Our study has several limitations. Due to the retrospective nature of the study, we were unable to perform histological verification to confirm PET/CT positivity in suspected cases. The information about primary intent-to-treat plan (ITT) might not be accurate in some patients, where it was recorded retrospectively. In our study, two different PET/CT systems were used, however, both systems were harmonized by EARL accreditation assuring the comparability of measured values. Another limitation is the heterogeneity in the timing of interim PET/CT scans, which were performed after the second, third, or, in a minority of cases, the fourth cycle of chemotherapy. Although this variability may influence PET results, it reflects real-world clinical practice and local institutional protocols, which often differ in the absence of universally adopted timing standards for iPET in PMBCL. Importantly, only four patients in our cohort underwent iPET after the fourth cycle, making the impact of this subgroup on the overall analysis negligible. Finally, we did not apply formal correction for multiple comparisons, such as the Bonferroni method, which could be considered when evaluating several semiquantitative PET/CT parameters. However, this study was partly exploratory in nature, aiming to identify potentially relevant radiomic metrics that may improve risk stratification in PMBCL. Applying overly stringent corrections at this stage might suppress promising associations that deserve further validation. Moreover, given the limited sample size (90 patients, with even smaller subgroups used for some analyses), correction could further reduce statistical power. Therefore, the results should be interpreted with caution and viewed as hypothesis-generating.The quality of the results of the analysis could be improved by the independent validation cohort.

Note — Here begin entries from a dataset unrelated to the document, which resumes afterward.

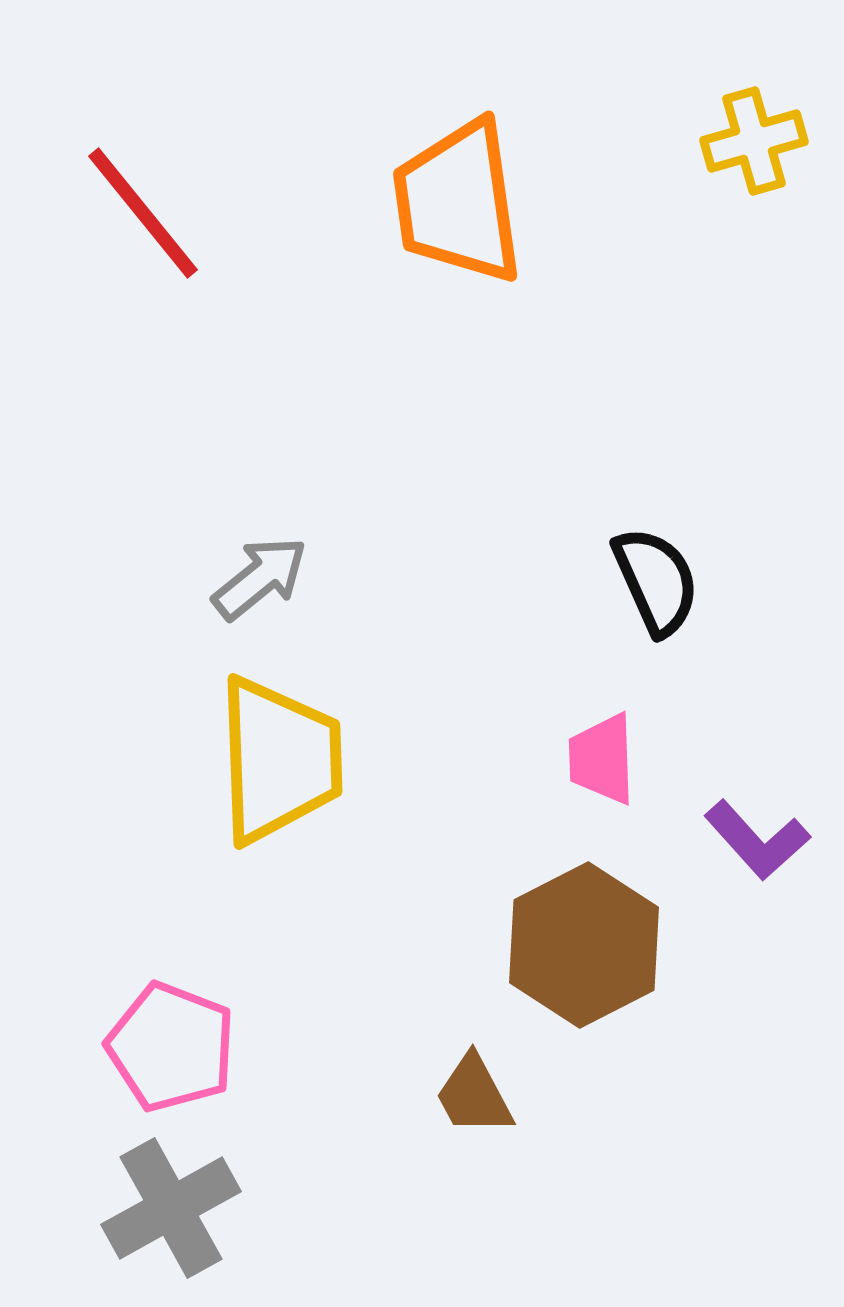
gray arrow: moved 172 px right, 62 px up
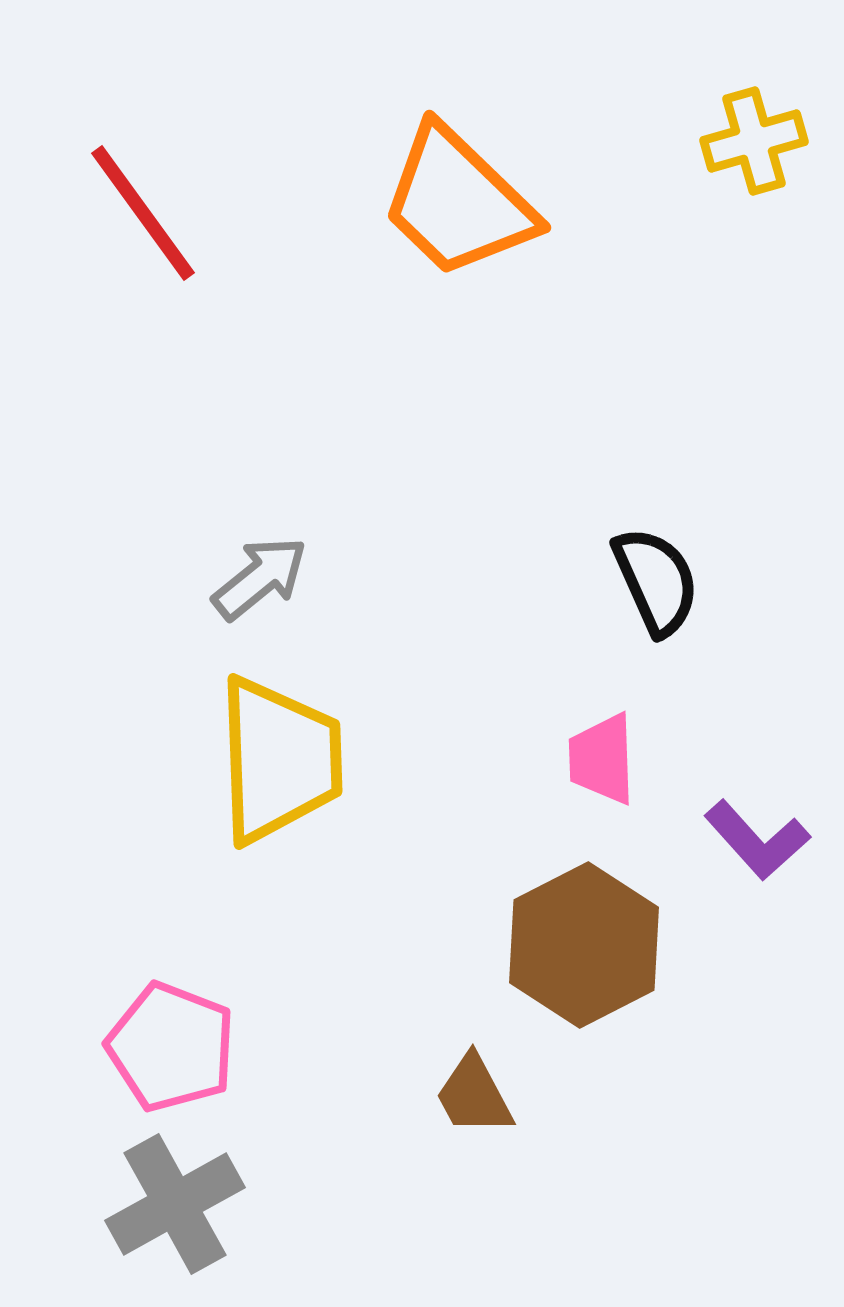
orange trapezoid: rotated 38 degrees counterclockwise
red line: rotated 3 degrees clockwise
gray cross: moved 4 px right, 4 px up
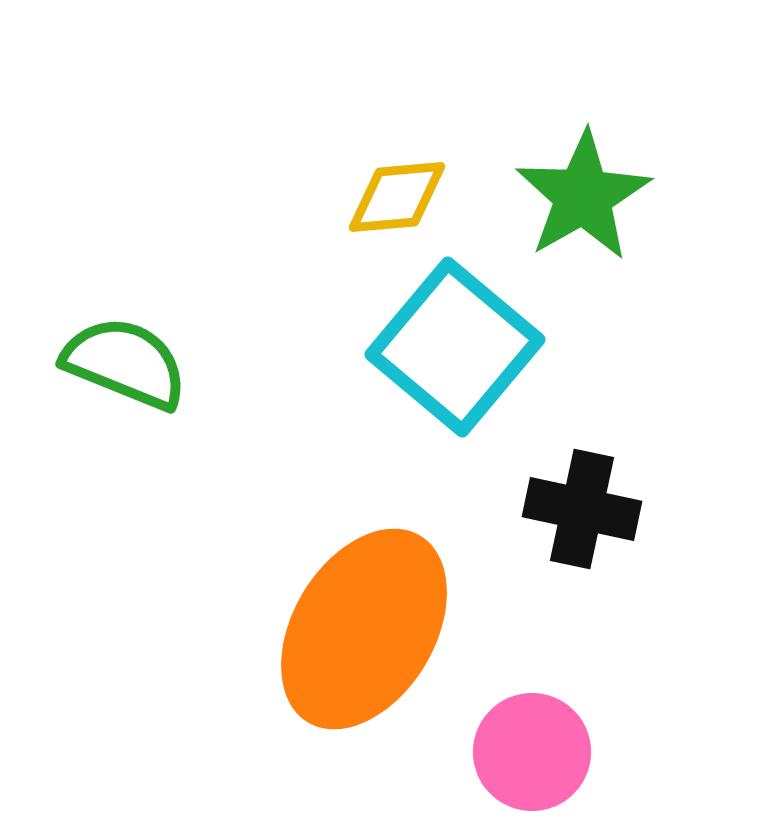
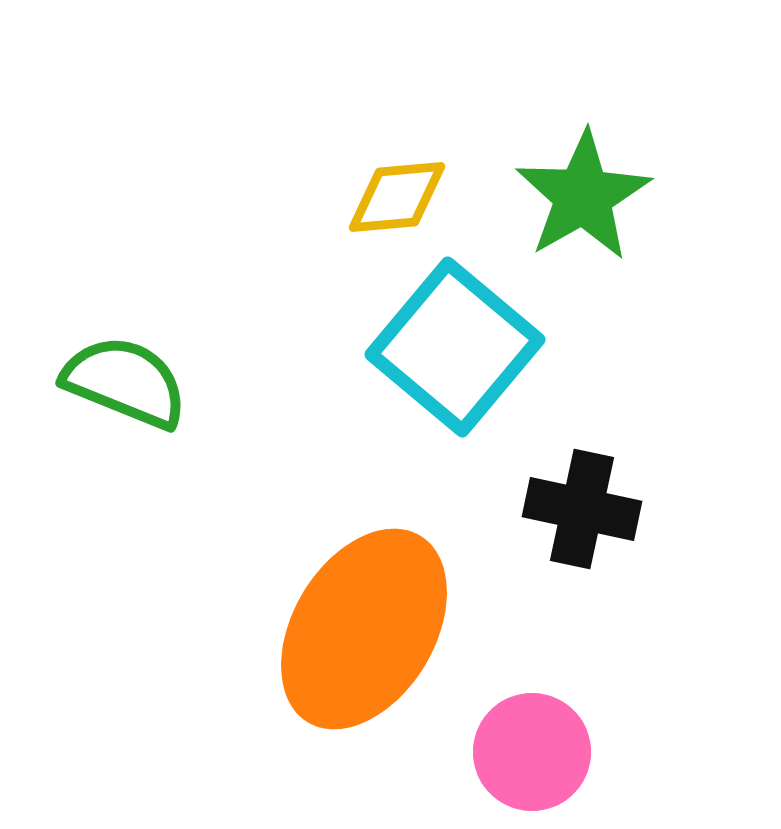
green semicircle: moved 19 px down
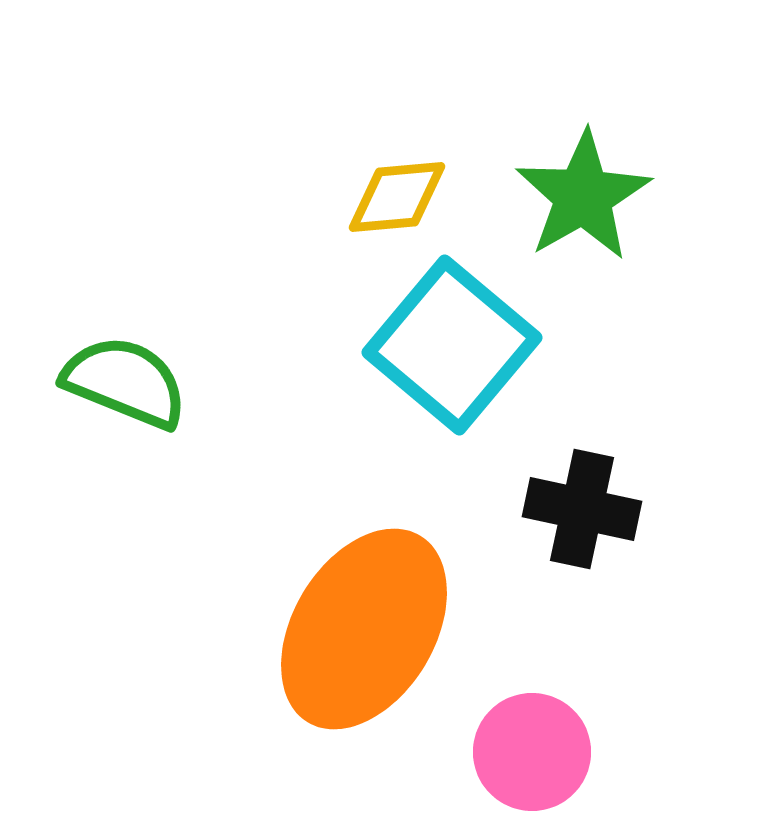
cyan square: moved 3 px left, 2 px up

In conclusion, visual analysis of the interim PET solely with the Deauville scale has its limitations, which might be overcome by incorporating the analysis of PET radiomic parameters. Future research should focus on refining iPET assessment with using the combination of qualitative and quantitative parameters, using large, independent cohorts and defining the role of the iPET as a surrogate endpoint in clinical practice. In addition, other clinical factors precising patient stratification and identifying chemoresistant individuals should be integrated. The most promising approach may involve blood sampling for detecting circulating tumor DNA27,28. Using iPET/CT as a prognostic tool and reliable factor in PET-guided therapy could be enhanced through additional prospective studies.